It’s a great time to bird

A vermillion flycatcher is shown. (Scot Stewart photo)

“Happiness is your own treasure because it lies within you.” — Prem Rawat

The treasures of the birds visiting the Marquette area brought more treasure in the happiness of many birders this past week. Ironically much of the activity recently be due, at least in part to last week’s storm and the prolonged winds accompanying the storm system.

The winds often peaked well over the sustained 30- 40 mph winds seen throughout the three-day blow, but surprisingly seemed to drop more branches and entire trees than it did leaves leaving a still relatively colorful week to follow. Some of the late sugar maple and trembling aspen leaves have been electric golden and a few red maples have provided surprise shots of crimson to the golden yellow hillsides.

There were four true treasures in Marquette this past week that had birders rushing here from a number of places across the Upper Great Lakes. A western vagrant, an eared grebe continued in the Lower Harbor of Marquette all week, staying longer than any known previous eared grebe in Marquette. As birders checked for it close to the U.S. Coast Guard station dock, they often found it diving with small groups of horned grebes and occasionally with single red-necked grebes. Closer to the Cinder Pond, long-tailed ducks and black scoters have been seen. On Tuesday, 93 long-tailed ducks were found over the harbor. Other waterfowl found around the ore dock have included American wigeons, green-winged teal, greater and lesser scaup, common and red-breasted mergansers, surf and white-winged scoters, mallards, redheads and buffleheads. Common goldeneyes should be arriving soon too.

Last Saturday, the second and rarest of the recent treats was seen on the beach at Wetmore Landing north of town. A sagebrush sparrow was seen for just a brief period on the beach, allowing just a handful the chance to see this medium-sized mostly gray sparrow. With a very round head and long tail, it does stand out as looking very different from the local sparrows and those just passing through. Extremely rare east of the Mississippi, its normal range extends from Washington state to northern Mexico mostly along the Rockies. As their name suggests they are more commonly found in open sagebrush country and often maintain and often stay true to large summer territories.

The third great bird to show up in Marquette was an American avocet, found out along the dunes near the Bog Walk at Presque Isle Park. This larger shorebird is quite unique and almost impossible to mistake. It has a large, upcurved bill, long neck and legs, and distinct black and white marking in fall plumage. Adults in breeding plumage are similarly marked but have soft, light buffy-orange heads and necks.

This is another western species, spending summers in western wetlands. They winter along the southern Atlantic to Gulf and California ocean coasts, the coasts and interior of northern Mexico and in Cuba. Some do cross Great Lakes as they head to the Atlantic and do rarely stop off in the Upper Peninsula. This avocet was seen exactly three years after a flock of dozen and a half stopped off for an afternoon at the mouth of the AuTrain River in Alger County.
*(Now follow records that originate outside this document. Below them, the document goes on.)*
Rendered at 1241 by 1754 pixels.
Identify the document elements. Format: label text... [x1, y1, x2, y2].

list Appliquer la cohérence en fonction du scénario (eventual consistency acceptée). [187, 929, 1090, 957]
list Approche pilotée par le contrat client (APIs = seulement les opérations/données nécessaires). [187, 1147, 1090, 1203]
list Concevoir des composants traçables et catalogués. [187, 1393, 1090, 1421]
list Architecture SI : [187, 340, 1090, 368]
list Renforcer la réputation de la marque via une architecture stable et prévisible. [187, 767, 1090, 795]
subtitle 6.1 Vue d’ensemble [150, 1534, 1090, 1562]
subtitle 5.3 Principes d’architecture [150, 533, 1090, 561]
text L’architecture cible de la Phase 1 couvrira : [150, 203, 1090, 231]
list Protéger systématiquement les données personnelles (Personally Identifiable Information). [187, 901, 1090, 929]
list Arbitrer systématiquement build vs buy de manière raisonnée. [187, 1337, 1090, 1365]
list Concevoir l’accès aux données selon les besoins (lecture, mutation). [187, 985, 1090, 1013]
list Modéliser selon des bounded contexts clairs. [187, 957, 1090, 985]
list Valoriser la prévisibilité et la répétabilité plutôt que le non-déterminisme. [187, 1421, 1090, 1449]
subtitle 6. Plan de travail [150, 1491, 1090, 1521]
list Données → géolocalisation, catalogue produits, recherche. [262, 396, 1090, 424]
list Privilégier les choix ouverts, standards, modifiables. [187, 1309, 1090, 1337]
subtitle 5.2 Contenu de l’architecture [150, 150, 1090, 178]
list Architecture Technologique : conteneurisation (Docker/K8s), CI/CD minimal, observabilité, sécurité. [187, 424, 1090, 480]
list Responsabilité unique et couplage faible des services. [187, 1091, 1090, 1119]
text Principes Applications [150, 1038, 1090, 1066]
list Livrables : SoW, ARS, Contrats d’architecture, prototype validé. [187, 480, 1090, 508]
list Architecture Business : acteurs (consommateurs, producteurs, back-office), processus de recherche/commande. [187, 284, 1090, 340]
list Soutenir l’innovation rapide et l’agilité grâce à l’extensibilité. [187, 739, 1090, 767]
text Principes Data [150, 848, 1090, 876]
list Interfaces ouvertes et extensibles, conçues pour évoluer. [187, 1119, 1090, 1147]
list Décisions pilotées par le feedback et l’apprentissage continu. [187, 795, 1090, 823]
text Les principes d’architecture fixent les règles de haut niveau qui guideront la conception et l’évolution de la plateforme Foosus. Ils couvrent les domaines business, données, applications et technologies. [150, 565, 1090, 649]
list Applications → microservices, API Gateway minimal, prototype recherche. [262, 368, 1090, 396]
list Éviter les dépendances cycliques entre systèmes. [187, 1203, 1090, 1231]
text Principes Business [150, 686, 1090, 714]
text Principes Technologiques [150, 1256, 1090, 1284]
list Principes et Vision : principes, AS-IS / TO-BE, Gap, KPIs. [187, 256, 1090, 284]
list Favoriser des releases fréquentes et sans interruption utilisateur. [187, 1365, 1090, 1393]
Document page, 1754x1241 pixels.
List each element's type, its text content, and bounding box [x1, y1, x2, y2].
Single birds are more often the course for them in the Upper Pennsula.

The fourth special bird in town was a vermillion flycatcher, found hunting along the southern side of the Dead River east of Powder Mill Road and the diesel plant there. Known to birders as the Dead River Marshes, this stretch of the river has been a great spot for birds during spring and fall migration, especially over the cattails. The vermillion flycatcher is yet another western species making an improbably trek up from Texas or New Mexico, the two states with a summer range for these small flycatchers. Their winter range includes the Gulf Coast and most of Mexico.

Many believe young males, as this one was, have a malfunctioning navigation system where an internal compass is turned around 180 degrees, sending them north in the fall instead of south. This is thought to be the 12th record of one in the state, with recent visitors found in Big Bay, next to the Iron River and in Chatham at the Michigan State Extension Farm.

With a recent appearance of small clouds of March flies, small midge like insects seen along the waterways in Marquette, it is thought it was probably one of the primary food sources it was after. Young males are just beginning to molt into adult feathers so it looked like some one just took a paintbrush full of crimson paint and randomly dabbed it on a grayish brown bird. Adult males are bright red with a black eye streak with a grayish gray back.

A fifth, a fly-by, dld pass over Lake Superior north of Marquette on Tuesday as a black-legged kittiwake flew past. Other gulls, like Thayer’s, Bonaparte’s and lesser black-backed, have also been moving through the area and occasionally stopping at the mouth of the Dead River. This small gull is a summer resident in coastal Alaska and the Maritimes in Canada that winters on the coasts, and rarely is found in interior sites in the continent.

Local flocks of sparrows have been joined by large flocks of dark-eyed juncos, but have been spiced up recently with a few gorgeous fox sparrows seen around Marquette, in the Lower Harbor, in north Marquette near the Dead River and even under a few feeders in town. It is a great time to be out birding!

EDITOR’S NOTE: Scot Stewart is a teacher at Bothwell Middle School in Marquette and a freelance photographer.